Records from a dataset

◇ ◇ ◇

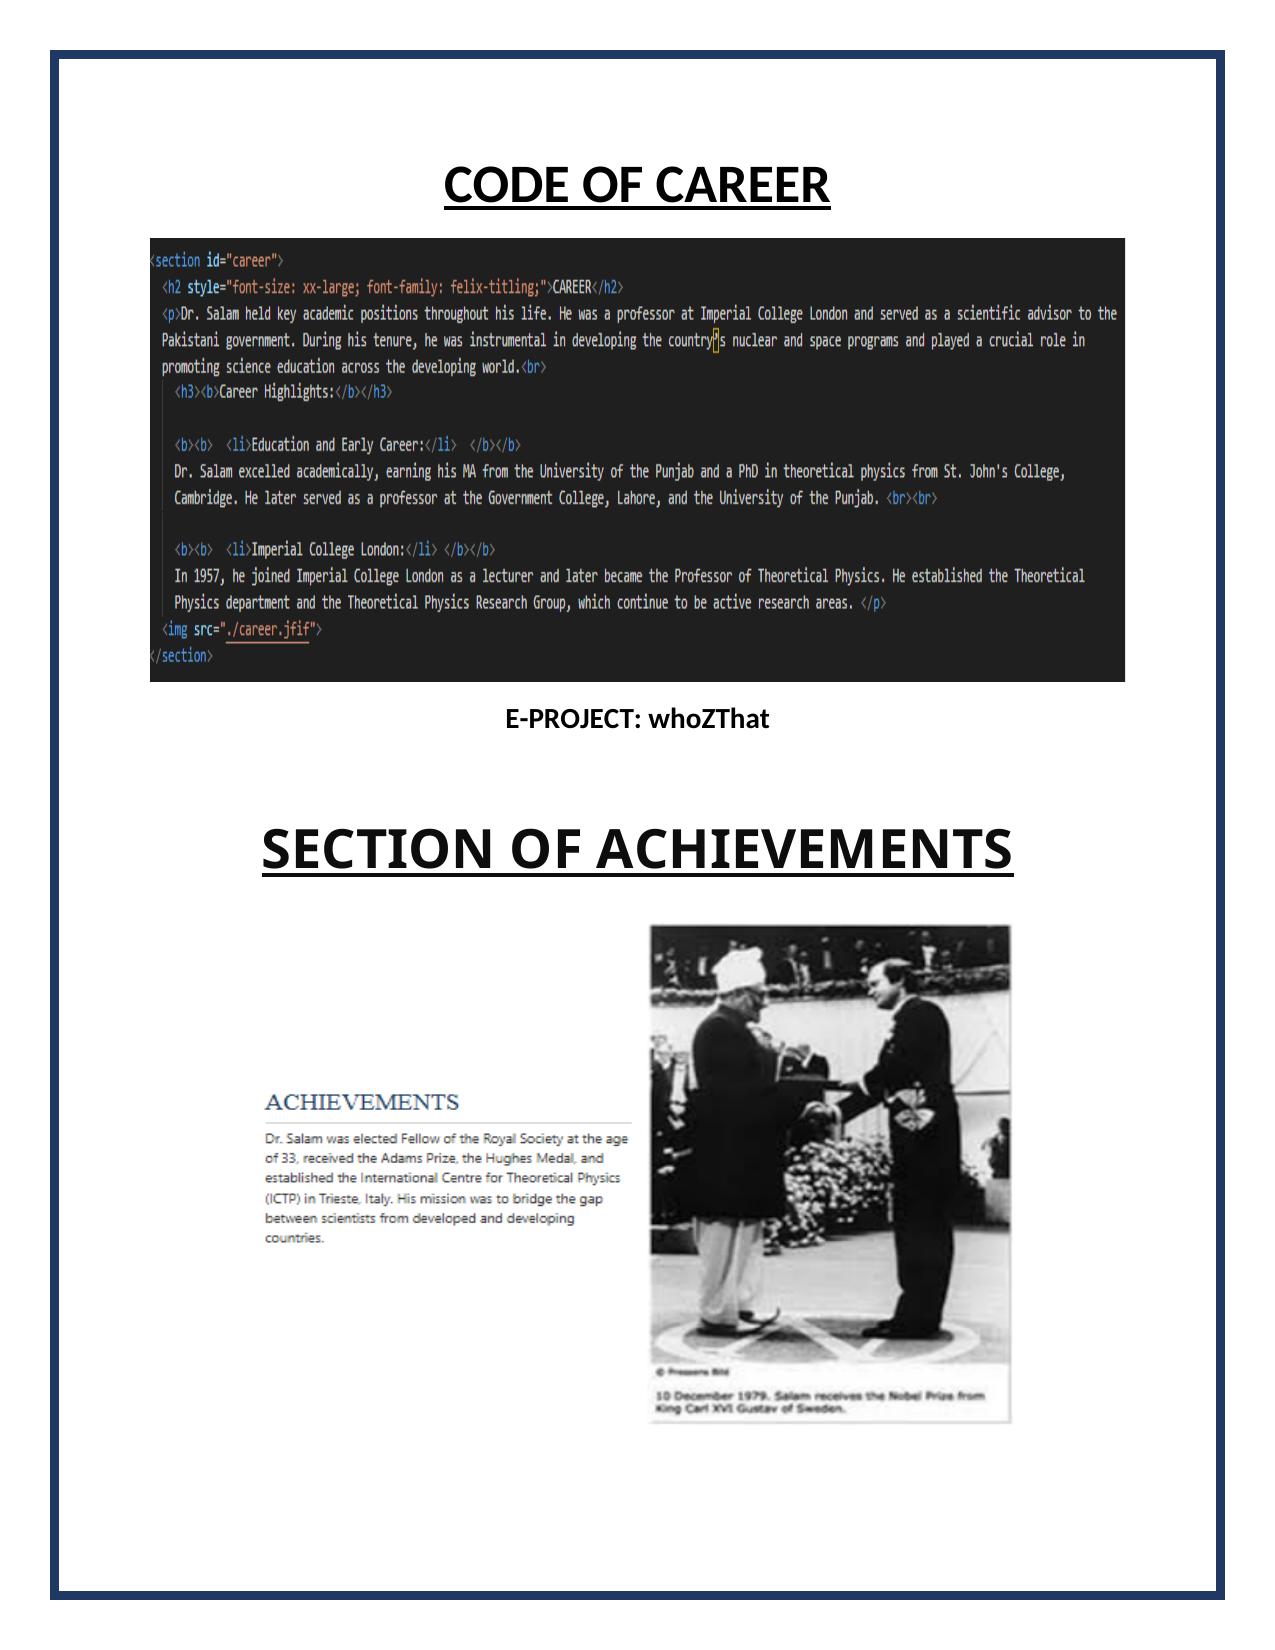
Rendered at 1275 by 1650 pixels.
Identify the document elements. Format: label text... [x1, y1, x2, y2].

picture [150, 238, 1125, 682]
picture [252, 907, 1023, 1448]
text CODE OF CAREER [150, 150, 1125, 216]
text SECTION OF ACHIEVEMENTS [150, 811, 1125, 884]
text E-PROJECT: whoZThat [150, 701, 1125, 736]
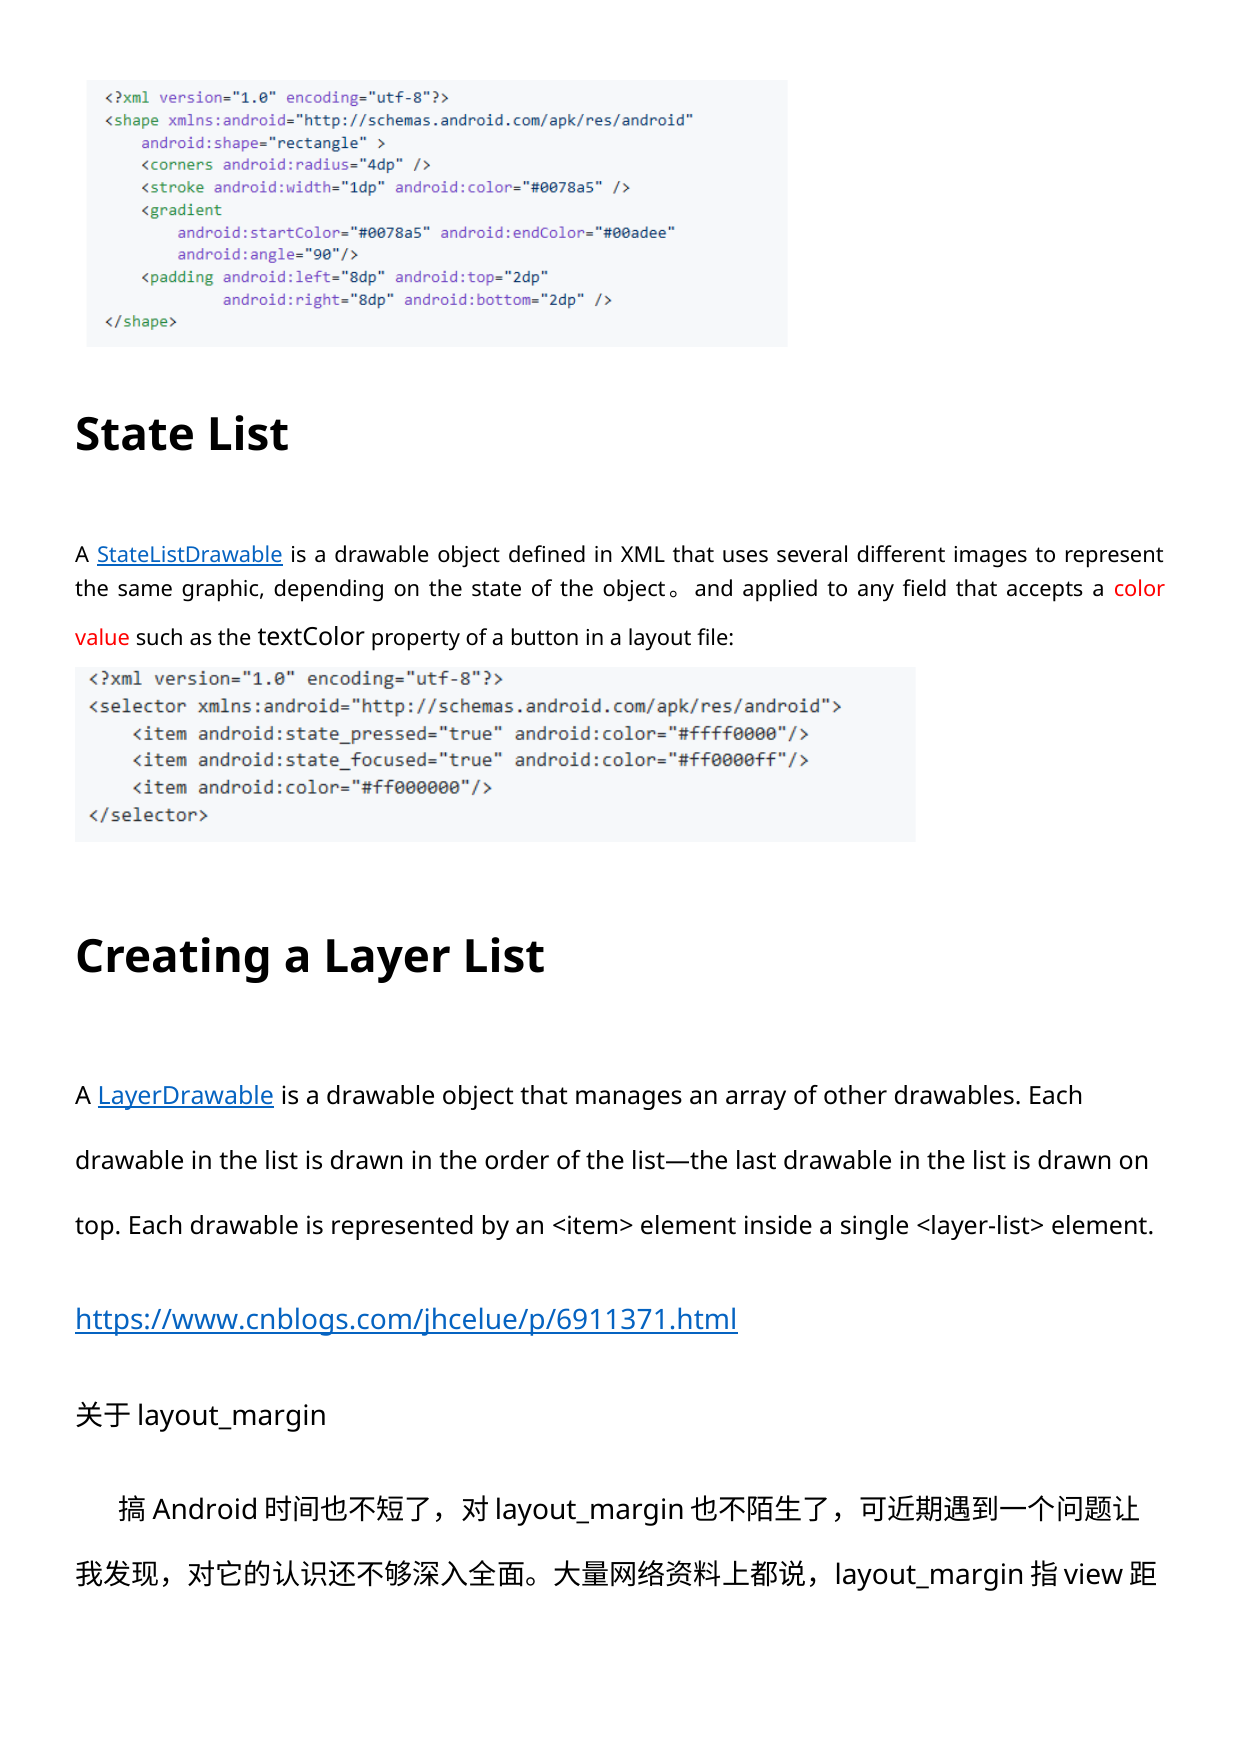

◇ ◇ ◇

» Brief:
Excluding the pictures, transcribe all of the entries exactly.

» Answer section:
Rendered at 1275 by 1650 pixels.
Identify the document elements. Format: label text... [x1, y1, x2, y2].

picture [150, 238, 1125, 682]
picture [252, 907, 1023, 1448]
text CODE OF CAREER [150, 150, 1125, 216]
text SECTION OF ACHIEVEMENTS [150, 811, 1125, 884]
text E-PROJECT: whoZThat [150, 701, 1125, 736]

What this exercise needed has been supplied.